> _GIVEN DATA_

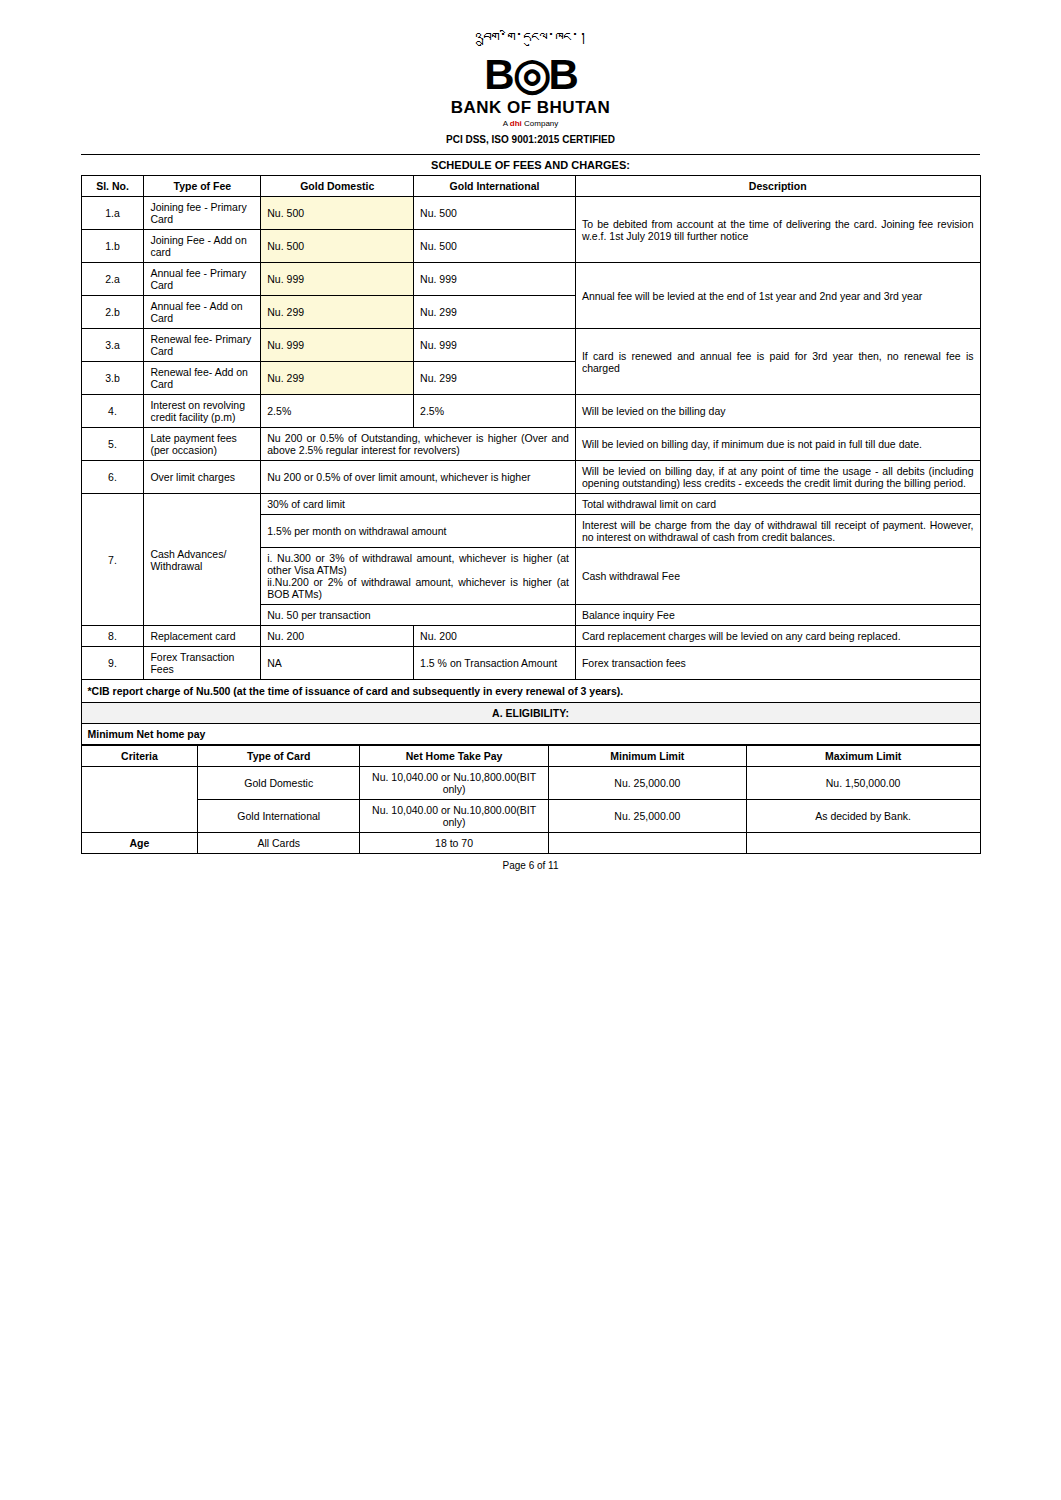འབྲུག་གི་དངུལ་ཁང་།
B◎B
BANK OF BHUTAN
A dhi Company
PCI DSS, ISO 9001:2015 CERTIFIED
| SCHEDULE OF FEES AND CHARGES: |
| Sl. No. | Type of Fee | Gold Domestic | Gold International | Description |
| 1.a | Joining fee - Primary Card | Nu. 500 | Nu. 500 | To be debited from account at the time of delivering the card. Joining fee revision w.e.f. 1st July 2019 till further notice |
| 1.b | Joining Fee - Add on card | Nu. 500 | Nu. 500 |
| 2.a | Annual fee - Primary Card | Nu. 999 | Nu. 999 | Annual fee will be levied at the end of 1st year and 2nd year and 3rd year |
| 2.b | Annual fee - Add on Card | Nu. 299 | Nu. 299 |
| 3.a | Renewal fee- Primary Card | Nu. 999 | Nu. 999 | If card is renewed and annual fee is paid for 3rd year then, no renewal fee is charged |
| 3.b | Renewal fee- Add on Card | Nu. 299 | Nu. 299 |
| 4. | Interest on revolving credit facility (p.m) | 2.5% | 2.5% | Will be levied on the billing day |
| 5. | Late payment fees (per occasion) | Nu 200 or 0.5% of Outstanding, whichever is higher (Over and above 2.5% regular interest for revolvers) | Will be levied on billing day, if minimum due is not paid in full till due date. |
| 6. | Over limit charges | Nu 200 or 0.5% of over limit amount, whichever is higher | Will be levied on billing day, if at any point of time the usage - all debits (including opening outstanding) less credits - exceeds the credit limit during the billing period. |
| 7. | Cash Advances/ Withdrawal | 30% of card limit | Total withdrawal limit on card |
| 1.5% per month on withdrawal amount | Interest will be charge from the day of withdrawal till receipt of payment. However, no interest on withdrawal of cash from credit balances. |
| i. Nu.300 or 3% of withdrawal amount, whichever is higher (at other Visa ATMs) ii.Nu.200 or 2% of withdrawal amount, whichever is higher (at BOB ATMs) | Cash withdrawal Fee |
| Nu. 50 per transaction | Balance inquiry Fee |
| 8. | Replacement card | Nu. 200 | Nu. 200 | Card replacement charges will be levied on any card being replaced. |
| 9. | Forex Transaction Fees | NA | 1.5 % on Transaction Amount | Forex transaction fees |
| *CIB report charge of Nu.500 (at the time of issuance of card and subsequently in every renewal of 3 years). |
| A. ELIGIBILITY: |
| Minimum Net home pay |
| Criteria | Type of Card | Net Home Take Pay | Minimum Limit | Maximum Limit |
| --- | --- | --- | --- | --- |
| | Gold Domestic | Nu. 10,040.00 or Nu.10,800.00(BIT only) | Nu. 25,000.00 | Nu. 1,50,000.00 |
| Gold International | Nu. 10,040.00 or Nu.10,800.00(BIT only) | Nu. 25,000.00 | As decided by Bank. |
| Age | All Cards | 18 to 70 | | |
Page 6 of 11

> _WORK ORDER_
Search the listing for the word "only", and copy every line in which it is found.

> _OUTPUT FOR THIS TASK_
| | Gold Domestic | Nu. 10,040.00 or Nu.10,800.00(BIT only) | Nu. 25,000.00 | Nu. 1,50,000.00 |
| Gold International | Nu. 10,040.00 or Nu.10,800.00(BIT only) | Nu. 25,000.00 | As decided by Bank. |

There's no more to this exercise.